I have Usher Syndrome. It is a genetic condition that causes progressive hearing and vision loss. I can no longer drive, so I LOVE to walk and hiking/backpacking/snowshoeing is my “thing”!

The outdoors is where I forget my disabilities and feel most at ease. I don’t have to worry about bumping into people, walls, etc. or not responding to words I didn’t hear said. There aren’t any loud noises to drown out the sounds of nature. I feel “normal” and count my blessings.

That’s not to say, hiking and showshoeing doesn’t have its obstacles-literally! I always hike and snowshoe with others, usually my husband, son, and daughter-in-law. They are my helpers-“Mom, tree root on the left”, “Honey, hang left, sharp drop-off on the right”. In turn, I think I “help” them by initiating frequent stops to look around as I have to spend more of my hiking time looking down.

I happen to be one of those “lucky” ones who prefer winter to summer treks so snowshoeing is my favorite outdoor activity.
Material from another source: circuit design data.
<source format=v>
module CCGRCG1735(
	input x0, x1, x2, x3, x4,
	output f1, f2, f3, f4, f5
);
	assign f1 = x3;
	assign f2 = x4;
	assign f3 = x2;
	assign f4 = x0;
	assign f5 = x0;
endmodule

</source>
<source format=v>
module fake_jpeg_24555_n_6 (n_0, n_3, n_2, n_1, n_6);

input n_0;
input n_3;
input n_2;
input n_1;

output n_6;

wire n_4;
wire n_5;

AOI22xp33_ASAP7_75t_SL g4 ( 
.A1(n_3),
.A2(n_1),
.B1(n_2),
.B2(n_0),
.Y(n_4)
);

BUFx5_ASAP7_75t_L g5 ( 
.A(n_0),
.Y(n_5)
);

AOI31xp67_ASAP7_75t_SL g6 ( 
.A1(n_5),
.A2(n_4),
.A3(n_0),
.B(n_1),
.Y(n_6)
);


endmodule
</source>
And since I know my sightseeing days may be limited, I enthusiastically embrace every day I can spend on showshoes enjoying the beauty of the snow. Bring on the freezing temperatures and snow!

Sheila, Day Hiking Ambassador

Sheila Goss blog photo

In summer, our woods and mountains are lush with the various degrees of green, making the trails a cooling, shady, and sometimes rainy way to get out into nature and breathe…yes, breathe. Inspiration means the taking in of air, and for me, heading out for a hike, with my dog as my companions, has always been a way to feel invigorated and refreshed, while taking in the mind-clearing mountain air.
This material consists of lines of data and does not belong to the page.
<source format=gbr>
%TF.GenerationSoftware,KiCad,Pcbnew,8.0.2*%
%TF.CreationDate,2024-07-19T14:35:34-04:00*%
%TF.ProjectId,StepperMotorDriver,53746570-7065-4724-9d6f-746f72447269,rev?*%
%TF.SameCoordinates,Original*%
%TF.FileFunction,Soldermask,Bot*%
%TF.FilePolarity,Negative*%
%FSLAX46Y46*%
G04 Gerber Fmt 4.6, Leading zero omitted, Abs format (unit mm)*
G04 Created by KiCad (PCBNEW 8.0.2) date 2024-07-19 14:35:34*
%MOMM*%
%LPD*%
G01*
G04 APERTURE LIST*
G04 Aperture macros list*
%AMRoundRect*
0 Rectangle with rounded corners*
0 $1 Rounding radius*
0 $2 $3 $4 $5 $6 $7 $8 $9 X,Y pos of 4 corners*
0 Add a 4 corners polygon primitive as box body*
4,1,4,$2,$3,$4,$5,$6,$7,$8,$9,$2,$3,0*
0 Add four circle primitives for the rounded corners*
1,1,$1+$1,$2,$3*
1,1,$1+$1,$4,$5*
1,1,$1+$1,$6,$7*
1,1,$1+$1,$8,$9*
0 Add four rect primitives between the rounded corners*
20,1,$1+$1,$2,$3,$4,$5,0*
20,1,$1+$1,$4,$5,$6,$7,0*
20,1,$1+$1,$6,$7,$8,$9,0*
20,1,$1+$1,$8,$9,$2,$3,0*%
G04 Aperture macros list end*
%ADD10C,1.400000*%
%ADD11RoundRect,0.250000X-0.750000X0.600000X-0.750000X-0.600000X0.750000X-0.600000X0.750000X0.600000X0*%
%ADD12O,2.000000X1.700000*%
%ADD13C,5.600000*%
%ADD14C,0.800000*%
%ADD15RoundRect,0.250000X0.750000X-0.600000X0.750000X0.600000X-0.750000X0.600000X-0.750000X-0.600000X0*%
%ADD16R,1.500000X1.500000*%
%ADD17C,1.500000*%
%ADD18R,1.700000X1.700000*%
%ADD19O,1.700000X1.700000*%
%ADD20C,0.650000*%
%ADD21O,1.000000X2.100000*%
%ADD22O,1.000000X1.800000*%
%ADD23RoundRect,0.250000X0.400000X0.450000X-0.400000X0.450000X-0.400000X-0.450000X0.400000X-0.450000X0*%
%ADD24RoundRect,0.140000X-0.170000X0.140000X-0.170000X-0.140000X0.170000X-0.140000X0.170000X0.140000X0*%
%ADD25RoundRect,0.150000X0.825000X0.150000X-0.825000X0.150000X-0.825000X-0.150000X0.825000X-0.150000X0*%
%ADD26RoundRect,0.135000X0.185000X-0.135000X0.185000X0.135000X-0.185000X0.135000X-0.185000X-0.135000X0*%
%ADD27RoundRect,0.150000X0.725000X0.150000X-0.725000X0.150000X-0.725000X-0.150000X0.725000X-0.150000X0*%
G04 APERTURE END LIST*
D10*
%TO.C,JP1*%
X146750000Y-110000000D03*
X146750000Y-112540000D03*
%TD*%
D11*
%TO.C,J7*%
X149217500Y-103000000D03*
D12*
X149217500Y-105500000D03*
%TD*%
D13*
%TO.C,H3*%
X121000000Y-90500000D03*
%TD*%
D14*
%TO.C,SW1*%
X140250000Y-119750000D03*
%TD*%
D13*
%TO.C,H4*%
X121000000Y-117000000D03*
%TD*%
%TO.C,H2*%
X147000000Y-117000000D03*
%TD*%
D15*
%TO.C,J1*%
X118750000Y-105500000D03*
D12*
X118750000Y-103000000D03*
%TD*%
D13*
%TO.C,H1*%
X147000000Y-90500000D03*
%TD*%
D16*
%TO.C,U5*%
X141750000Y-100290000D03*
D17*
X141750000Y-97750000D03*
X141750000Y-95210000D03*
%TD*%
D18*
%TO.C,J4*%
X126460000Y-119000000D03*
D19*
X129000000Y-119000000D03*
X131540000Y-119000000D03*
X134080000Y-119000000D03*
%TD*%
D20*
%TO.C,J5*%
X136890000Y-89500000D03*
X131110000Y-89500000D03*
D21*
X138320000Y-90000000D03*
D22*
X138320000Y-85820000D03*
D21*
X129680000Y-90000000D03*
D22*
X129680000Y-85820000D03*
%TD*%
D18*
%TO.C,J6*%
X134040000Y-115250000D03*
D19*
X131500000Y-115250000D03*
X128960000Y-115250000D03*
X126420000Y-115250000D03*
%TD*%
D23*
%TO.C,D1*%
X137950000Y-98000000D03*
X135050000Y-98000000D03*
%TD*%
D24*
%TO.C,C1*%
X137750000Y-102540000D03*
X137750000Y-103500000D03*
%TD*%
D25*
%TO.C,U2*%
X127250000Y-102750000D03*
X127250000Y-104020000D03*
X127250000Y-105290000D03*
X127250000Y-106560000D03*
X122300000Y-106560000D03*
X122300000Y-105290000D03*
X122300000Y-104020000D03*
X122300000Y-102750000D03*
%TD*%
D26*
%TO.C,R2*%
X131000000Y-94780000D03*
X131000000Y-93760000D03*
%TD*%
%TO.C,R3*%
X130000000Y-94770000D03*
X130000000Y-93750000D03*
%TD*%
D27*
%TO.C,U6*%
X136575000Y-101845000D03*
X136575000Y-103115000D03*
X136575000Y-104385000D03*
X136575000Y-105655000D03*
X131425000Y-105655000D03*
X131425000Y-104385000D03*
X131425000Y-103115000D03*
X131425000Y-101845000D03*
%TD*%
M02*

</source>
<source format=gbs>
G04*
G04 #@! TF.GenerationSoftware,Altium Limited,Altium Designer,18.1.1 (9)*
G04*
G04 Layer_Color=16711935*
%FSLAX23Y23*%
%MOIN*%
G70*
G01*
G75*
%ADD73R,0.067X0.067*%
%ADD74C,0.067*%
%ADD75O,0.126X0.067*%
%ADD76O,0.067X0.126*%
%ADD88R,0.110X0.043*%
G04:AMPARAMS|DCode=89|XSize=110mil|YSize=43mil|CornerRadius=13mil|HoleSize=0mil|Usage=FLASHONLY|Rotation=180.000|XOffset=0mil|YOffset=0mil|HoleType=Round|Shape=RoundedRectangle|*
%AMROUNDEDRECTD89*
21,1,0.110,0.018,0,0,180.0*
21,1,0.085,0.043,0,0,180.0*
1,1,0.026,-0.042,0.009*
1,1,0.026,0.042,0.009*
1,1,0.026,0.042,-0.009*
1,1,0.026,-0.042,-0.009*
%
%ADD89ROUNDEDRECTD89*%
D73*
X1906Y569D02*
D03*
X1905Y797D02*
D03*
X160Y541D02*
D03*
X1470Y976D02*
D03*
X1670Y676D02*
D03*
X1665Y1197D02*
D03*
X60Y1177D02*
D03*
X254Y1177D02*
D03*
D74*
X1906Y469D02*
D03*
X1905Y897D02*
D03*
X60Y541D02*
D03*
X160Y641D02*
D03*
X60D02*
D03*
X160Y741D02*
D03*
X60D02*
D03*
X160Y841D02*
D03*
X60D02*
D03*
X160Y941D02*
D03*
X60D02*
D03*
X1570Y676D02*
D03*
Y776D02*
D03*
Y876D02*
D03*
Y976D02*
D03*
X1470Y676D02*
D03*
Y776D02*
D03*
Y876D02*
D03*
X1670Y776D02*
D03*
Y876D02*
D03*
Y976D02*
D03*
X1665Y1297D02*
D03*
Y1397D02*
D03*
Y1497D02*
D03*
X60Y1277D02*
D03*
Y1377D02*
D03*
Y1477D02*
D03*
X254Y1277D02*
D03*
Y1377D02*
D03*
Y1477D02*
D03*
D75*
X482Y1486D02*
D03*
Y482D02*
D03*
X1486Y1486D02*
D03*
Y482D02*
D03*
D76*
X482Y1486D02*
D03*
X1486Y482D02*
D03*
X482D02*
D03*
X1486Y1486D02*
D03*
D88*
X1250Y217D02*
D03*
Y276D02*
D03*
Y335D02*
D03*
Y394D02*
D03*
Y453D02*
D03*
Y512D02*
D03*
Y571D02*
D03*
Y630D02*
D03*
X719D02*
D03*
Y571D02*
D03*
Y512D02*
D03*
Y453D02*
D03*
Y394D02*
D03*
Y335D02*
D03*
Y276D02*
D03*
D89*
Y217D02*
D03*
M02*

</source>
Our verdant trails become crunchy, and a bit barren, though illuminated with vibrant colors each fall. Clad in our hunter orange safety gear, I begin to see seasonal views, rock formations previously hidden by leafy trees, and feel, and see, the coolness of the frosty air I breathe on early morning hikes. The buggy, muggy, and sweaty hikes of the summer are behind me, making autumn a favorite time to get out with my dog. The ski area folks begin to get antsy, “guestimating” when the first measurable snow will fall. I also greatly anticipate that first snowfall; I no longer participate in alpine skiing, but am no less anxious for the first good dump of powder! Snowshoeing, with its access to hidden trails and peaceful winter scenes, is now my favorite winter recreational pursuit.
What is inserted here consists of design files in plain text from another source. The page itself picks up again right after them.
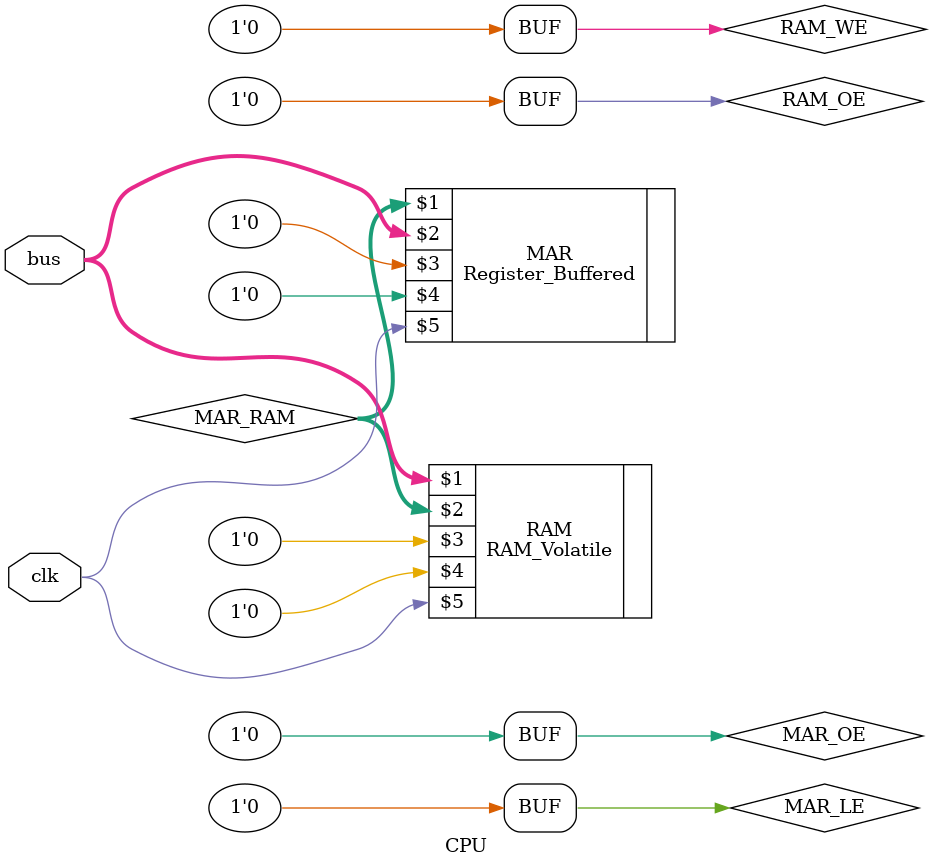
<source format=v>
module CPU(
  inout [busWidth - 1:0] bus,
  input clk);

  parameter busWidth = 16;

  // Control
  reg MAR_OE = 0;
  reg MAR_LE = 0;

  reg RAM_OE = 0;
  reg RAM_WE = 0;

  // Nets
  wire [15:0] MAR_RAM; // Connects MAR output to RAM address

  Register_Buffered #(16) MAR(MAR_RAM[15:0], bus[15:0], MAR_OE, MAR_LE, clk);
  RAM_Volatile #(16, 8) RAM(bus[15:0], MAR_RAM[15:0], RAM_OE, RAM_WE, clk);

endmodule

</source>
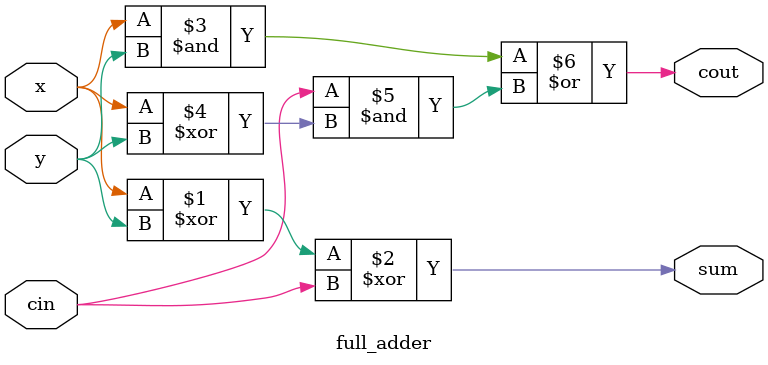
<source format=sv>
module top_module (
	input [3:0] x,
	input [3:0] y,
	output [4:0] sum
);

wire [3:0] carry;
wire [3:0] sum_bits;

// Full Adder Module
generate
	for (i = 0; i < 4; i=i+1) begin: FA
		full_adder FA_inst (
			.x(x[i]),
			.y(y[i]),
			.cin(carry[i]),
			.sum(sum_bits[i]),
			.cout(carry[i+1])
		);
	end
endgenerate

// Overflow Bit
assign carry[4] = carry[3];

// Output
assign sum = {carry[4], sum_bits};

endmodule
module full_adder (
	input x,
	input y,
	input cin,
	output sum,
	output cout
);
	
	assign sum = x ^ y ^ cin;
	assign cout = (x & y) | (cin & (x ^ y));

endmodule

</source>
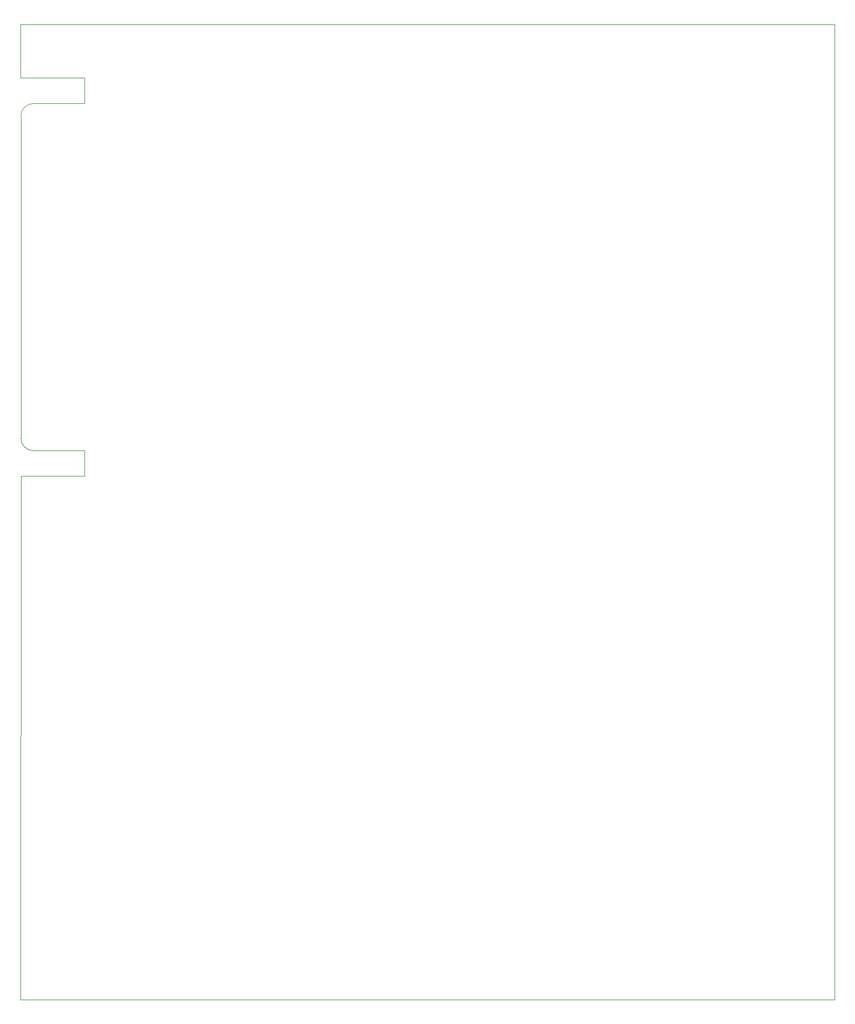
<source format=gbr>
%TF.GenerationSoftware,KiCad,Pcbnew,(5.1.9)-1*%
%TF.CreationDate,2021-07-02T17:33:52-07:00*%
%TF.ProjectId,MAD_P2,4d41445f-5032-42e6-9b69-6361645f7063,rev?*%
%TF.SameCoordinates,Original*%
%TF.FileFunction,Profile,NP*%
%FSLAX46Y46*%
G04 Gerber Fmt 4.6, Leading zero omitted, Abs format (unit mm)*
G04 Created by KiCad (PCBNEW (5.1.9)-1) date 2021-07-02 17:33:52*
%MOMM*%
%LPD*%
G01*
G04 APERTURE LIST*
%TA.AperFunction,Profile*%
%ADD10C,0.050000*%
%TD*%
%TA.AperFunction,Profile*%
%ADD11C,0.120000*%
%TD*%
G04 APERTURE END LIST*
D10*
X392455400Y-82778600D02*
X392430000Y-160867000D01*
X392430000Y-23342600D02*
X392455400Y-23342600D01*
X392430000Y-15367000D02*
X392430000Y-23342600D01*
X514000000Y-15367000D02*
X392430000Y-15367000D01*
X514000000Y-160867000D02*
X514000000Y-15367000D01*
X392430000Y-160867000D02*
X514000000Y-160867000D01*
D11*
%TO.C,J6*%
X401980000Y-23342600D02*
X392455000Y-23342600D01*
X401980000Y-27152600D02*
X401980000Y-23342600D01*
X394360000Y-27152600D02*
X401980000Y-27152600D01*
X392455000Y-29057600D02*
X392455000Y-77063600D01*
X401980000Y-78968600D02*
X401980000Y-82778600D01*
X401980000Y-82778600D02*
X392455000Y-82778600D01*
X394360000Y-78968600D02*
X401980000Y-78968600D01*
X392455000Y-29057600D02*
G75*
G02*
X394360000Y-27152600I1905000J0D01*
G01*
X392455000Y-77063600D02*
G75*
G03*
X394360000Y-78968600I1905000J0D01*
G01*
%TD*%
M02*

</source>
Snowshoeing permits me to see our summer trails in a different light…that light may show me colors that consist mainly of white, greys, and browns, but it is no less beautiful or amazing than in summer. The roaring brooks and waterfalls the dog and I splashed in during the summer become frozen curtains that expand and grow as the winter progresses. The experience of hitting such a snowy trail inspires me to get out and go, at least 5 days a week.  I head out in pretty much all conditions, since we have the gear and apparel that permits me to keep warm and safe on the trails. My dog thinks snowshoeing is the best! He plows through deep snow, negotiates icy and snowy scrambles, and appreciates taking a break in a Long Trail shelter as much as I do.  I am fortunate to live in an amazing part of the country, one which provides me easy access to some incredible natural environments…Inspiration? All I need do is look out my window, and see that the mountain is beckoning!

There you have it Tubbs fans. Are you wishing for snow yet?